About this task: Return each line exactly, from the one that has "focal_mm: 200" through the end of the entries, both ends included. Pictures do not belong.

Extracted material:
==========
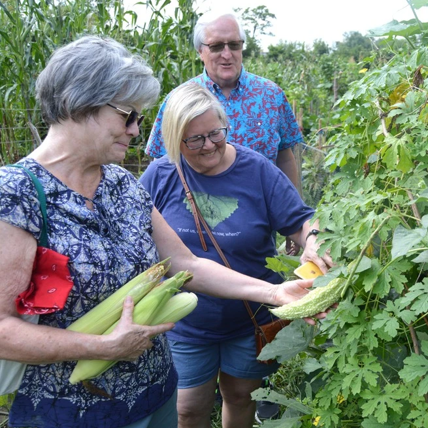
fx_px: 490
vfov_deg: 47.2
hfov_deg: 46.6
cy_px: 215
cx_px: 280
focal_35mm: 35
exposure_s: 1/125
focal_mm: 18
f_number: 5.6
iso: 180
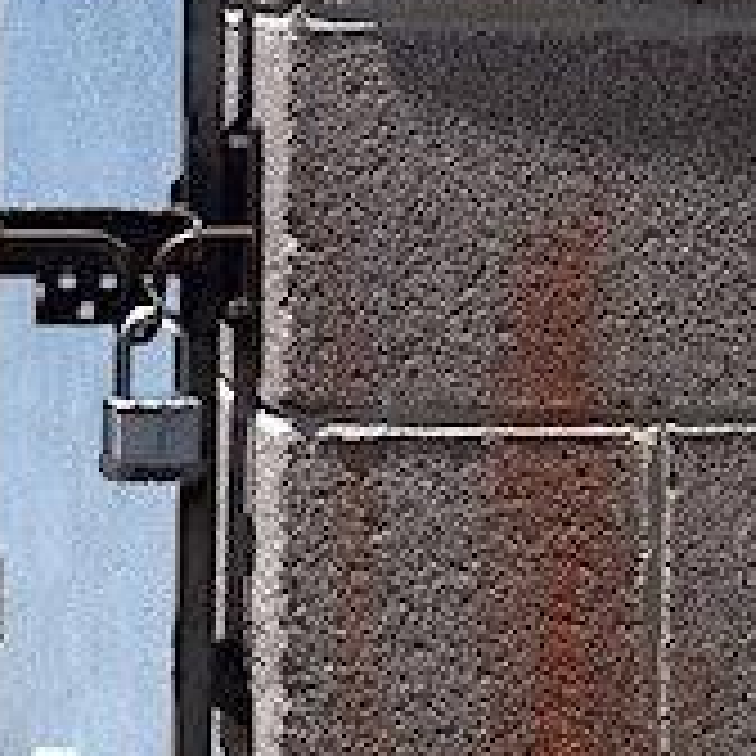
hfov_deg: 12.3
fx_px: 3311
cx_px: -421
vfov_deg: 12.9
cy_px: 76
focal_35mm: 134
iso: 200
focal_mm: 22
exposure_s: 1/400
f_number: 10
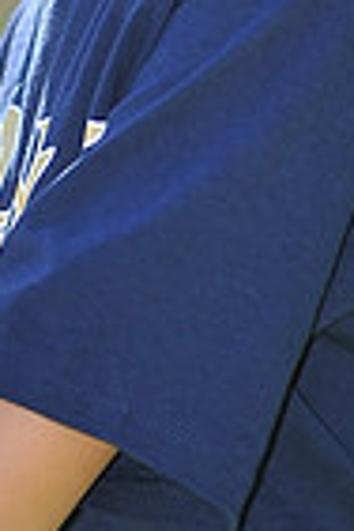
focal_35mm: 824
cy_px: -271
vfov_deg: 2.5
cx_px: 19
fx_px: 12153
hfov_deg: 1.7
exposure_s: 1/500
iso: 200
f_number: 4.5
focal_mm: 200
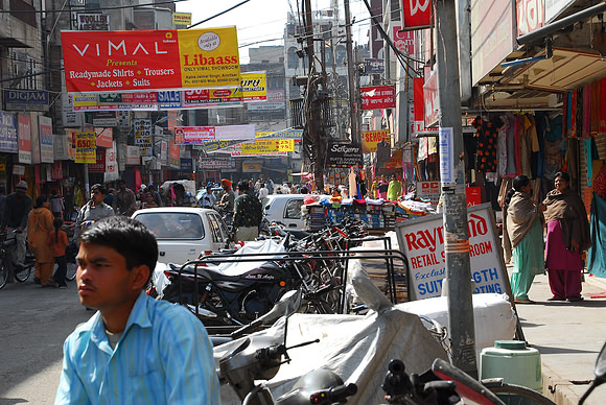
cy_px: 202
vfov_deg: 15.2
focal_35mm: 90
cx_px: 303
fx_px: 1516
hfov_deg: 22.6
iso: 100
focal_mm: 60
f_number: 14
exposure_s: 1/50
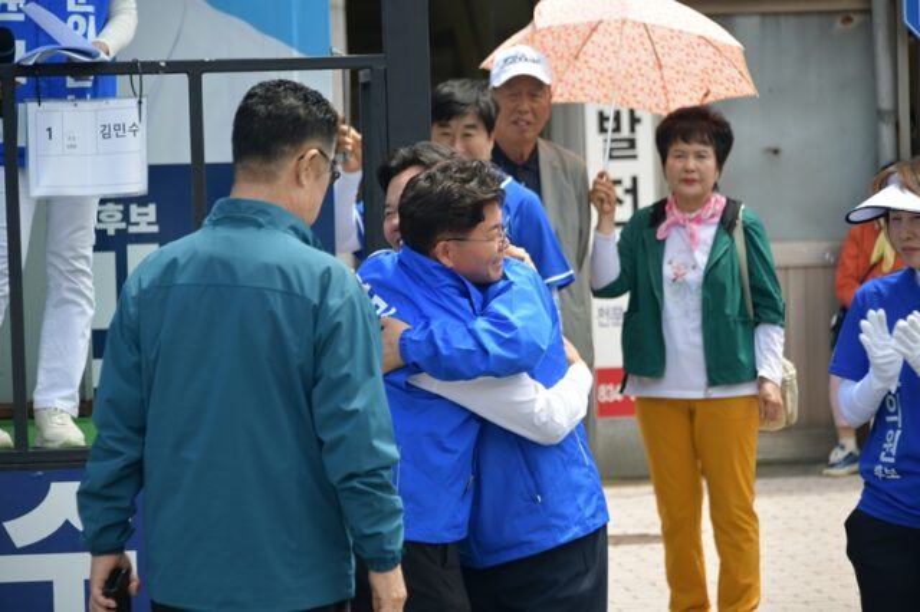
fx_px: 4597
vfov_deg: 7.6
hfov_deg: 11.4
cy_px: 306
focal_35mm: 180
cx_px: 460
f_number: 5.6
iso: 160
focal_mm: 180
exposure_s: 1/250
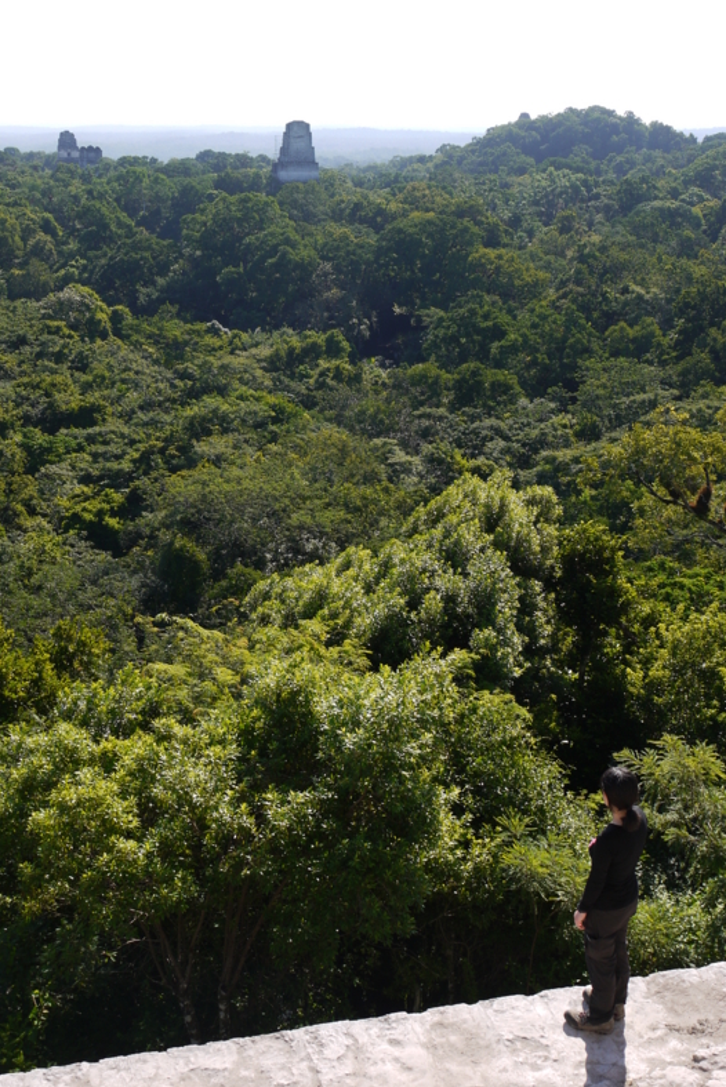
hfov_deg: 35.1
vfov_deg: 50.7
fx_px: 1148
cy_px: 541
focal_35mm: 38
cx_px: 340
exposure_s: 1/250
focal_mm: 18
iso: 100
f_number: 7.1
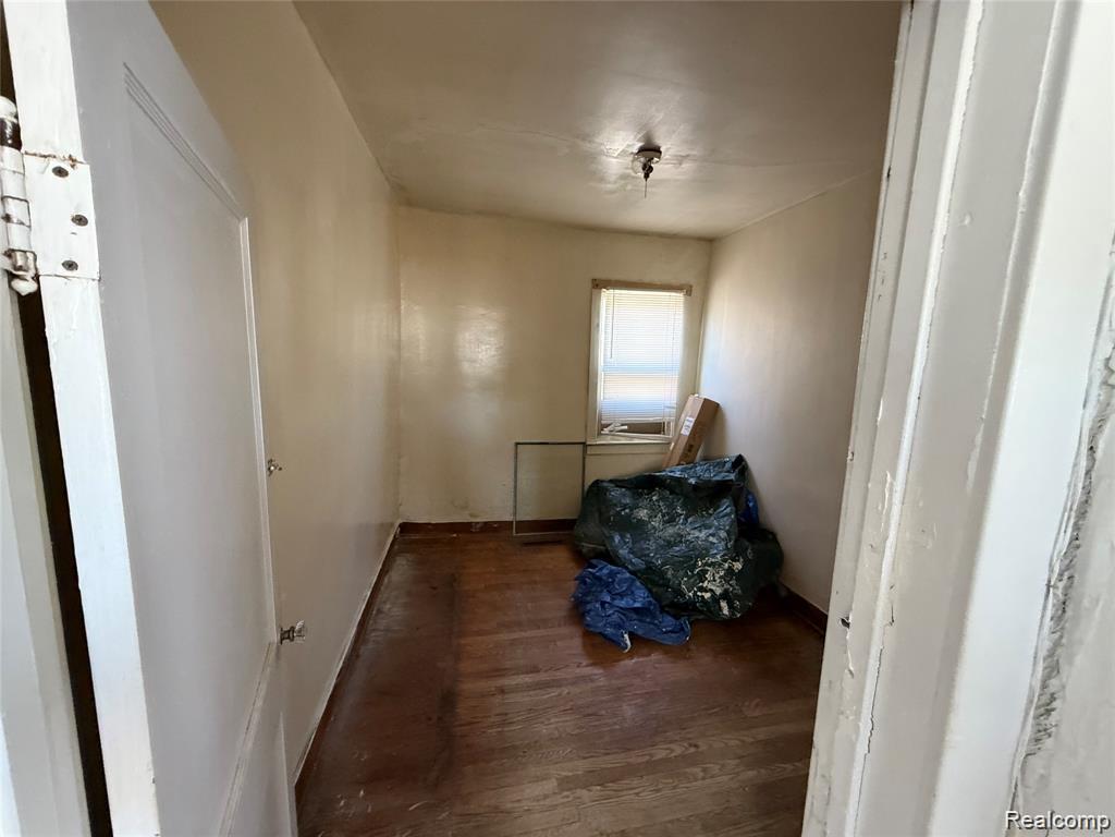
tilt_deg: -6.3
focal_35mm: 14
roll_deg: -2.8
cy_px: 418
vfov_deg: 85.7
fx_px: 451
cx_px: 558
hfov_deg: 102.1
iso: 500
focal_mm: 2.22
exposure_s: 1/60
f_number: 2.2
==========
Response to this exercise:
focal_mm: 200
cy_px: 202
vfov_deg: 15.2
focal_35mm: 90
cx_px: 303
fx_px: 1516
hfov_deg: 22.6
iso: 100
focal_mm: 60
f_number: 14
exposure_s: 1/50
fx_px: 4597
vfov_deg: 7.6
hfov_deg: 11.4
cy_px: 306
focal_35mm: 180
cx_px: 460
f_number: 5.6
iso: 160
focal_mm: 180
exposure_s: 1/250
hfov_deg: 35.1
vfov_deg: 50.7
fx_px: 1148
cy_px: 541
focal_35mm: 38
cx_px: 340
exposure_s: 1/250
focal_mm: 18
iso: 100
f_number: 7.1
tilt_deg: -6.3
focal_35mm: 14
roll_deg: -2.8
cy_px: 418
vfov_deg: 85.7
fx_px: 451
cx_px: 558
hfov_deg: 102.1
iso: 500
focal_mm: 2.22
exposure_s: 1/60
f_number: 2.2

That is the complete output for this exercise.